Homeland Security chairman does not see terrorism in Planned Parenthood shootings
Friday’s shooting spree at a Colorado Springs, Colo. Planned Parenthood clinic was not an act of terrorism in the opinion of the House Homeland Security Committee’s chairman.
“It’s a tragedy… It’s, I think, a mental health crisis,” said Rep. Michael McCaul (R-Texas) on ABC News’s “This Week with George Stephanopoulos.”
“I don’t think it would fall under quite the definition of domestic terrorism, although I’ll leave that to the Justice Department to make that determination,” he added.
The Planned Parenthood shootings, allegedly committed by Robert Lewis Dear, left three people dead, including a police officer, and nine others wounded. The latest reports are that the shooter expressed anti-abortion and anti-government views.
McCaul and the top Democrat on the House Intelligence Committee, Rep, Adam Schiff (R-Calif.), both agreed in their interview on “This Week” that more needs to be done to ensure that mentally ill people cannot get access to firearms.
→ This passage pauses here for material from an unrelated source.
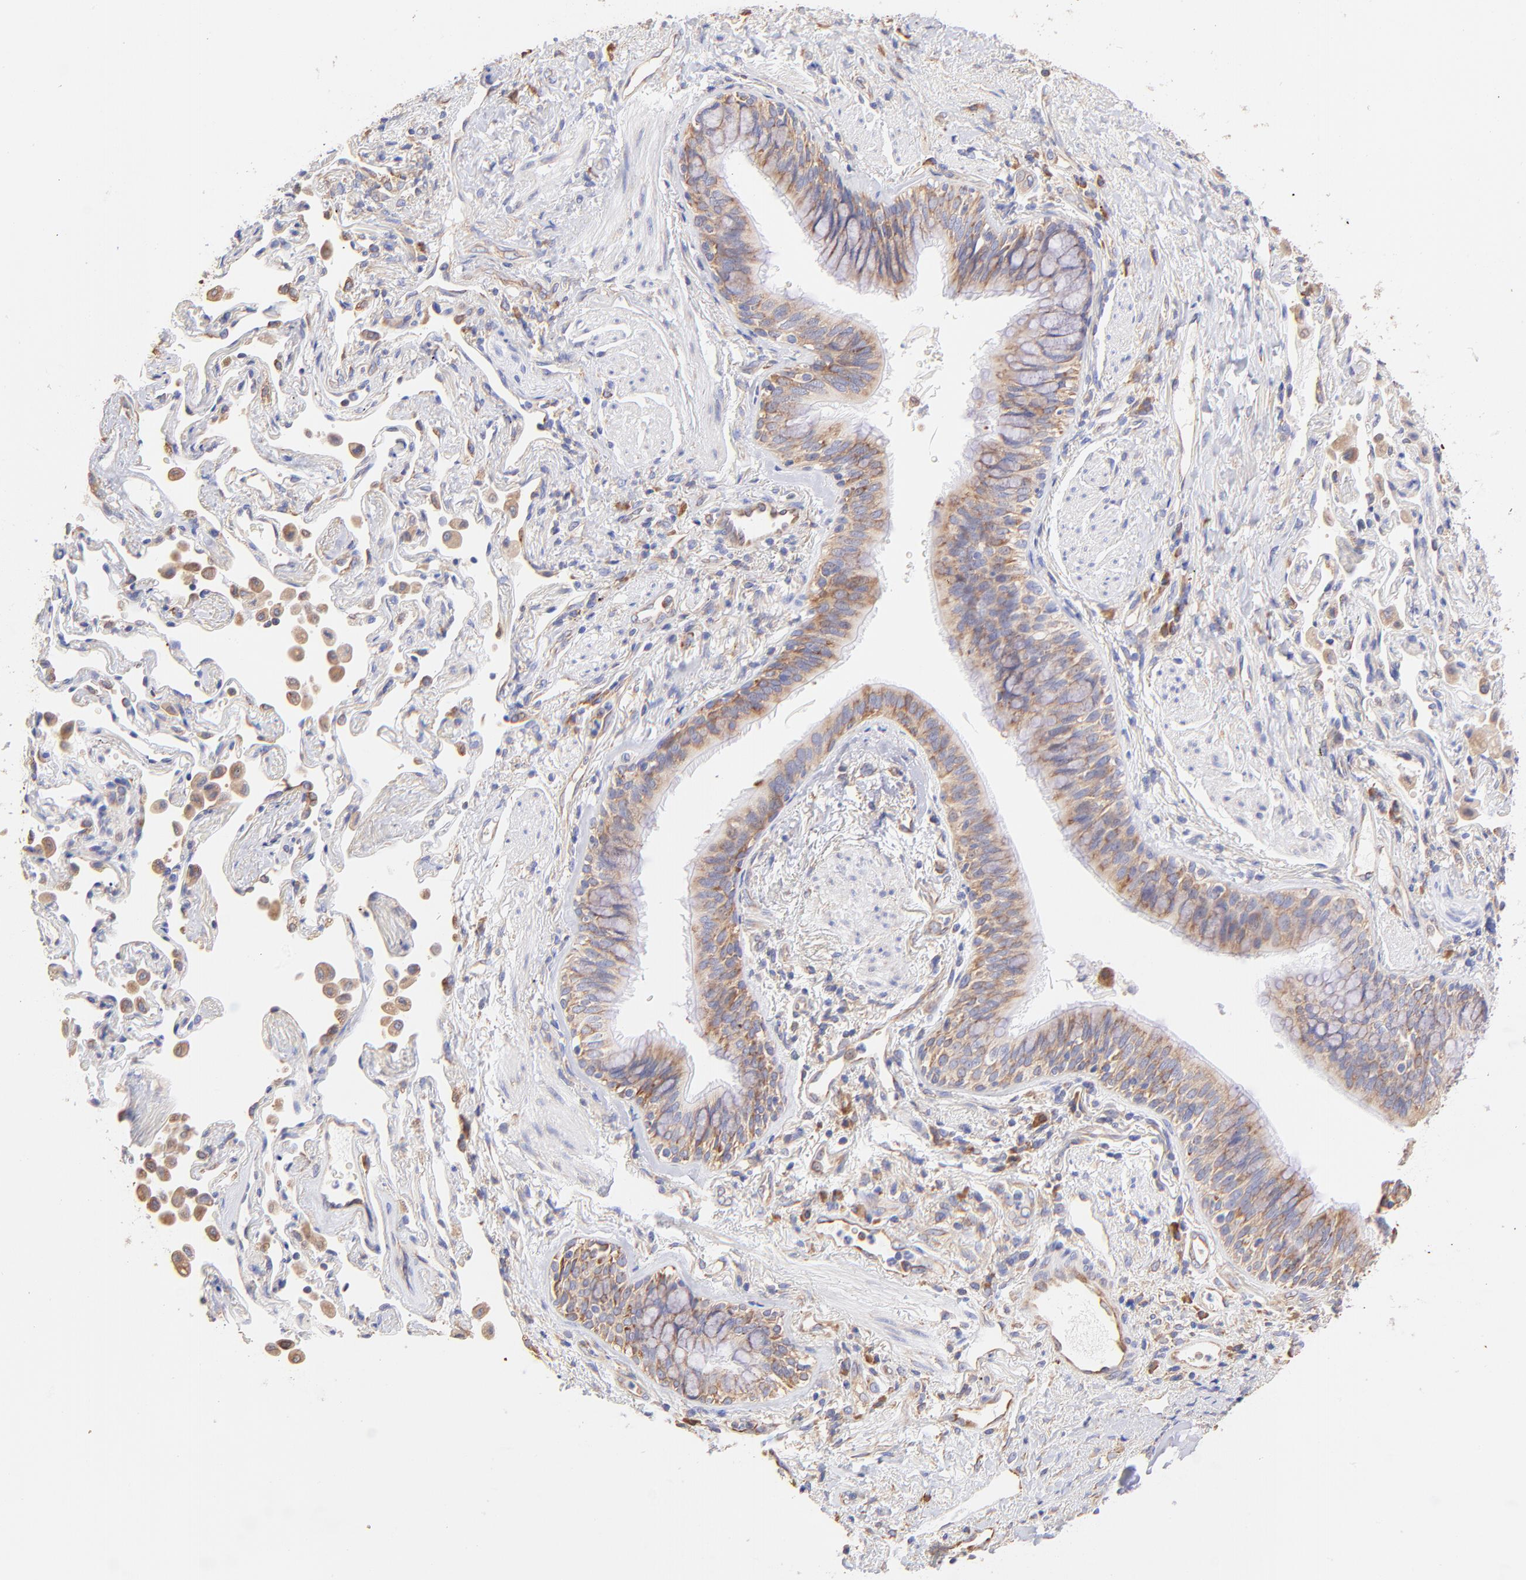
{"staining": {"intensity": "moderate", "quantity": ">75%", "location": "cytoplasmic/membranous"}, "tissue": "lung cancer", "cell_type": "Tumor cells", "image_type": "cancer", "snomed": [{"axis": "morphology", "description": "Squamous cell carcinoma, NOS"}, {"axis": "topography", "description": "Lung"}], "caption": "A high-resolution micrograph shows immunohistochemistry staining of lung squamous cell carcinoma, which displays moderate cytoplasmic/membranous staining in approximately >75% of tumor cells.", "gene": "RPL30", "patient": {"sex": "female", "age": 67}}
“Well, I think this is a big issue that there’s too ready access of people who are seriously mentally ill to firearms,” Schiff said. “But nothing we have done has worked because essentially we have done nothing. The — the background checks are not universal, so even if people who are mentally ill would be barred if they buy it off the back of a truck or they buy it at a gun show, it’s not going to stop them from getting a weapon. If they can still have access to very powerful weapons with extended ammunition clips, they’re still going to be able to kill a lot of people.
“We have to do something other than this routine now pantomime of condolence every time we have a mass shooting,” Schiff added. “That is simply not enough. And it’s just unendurable.”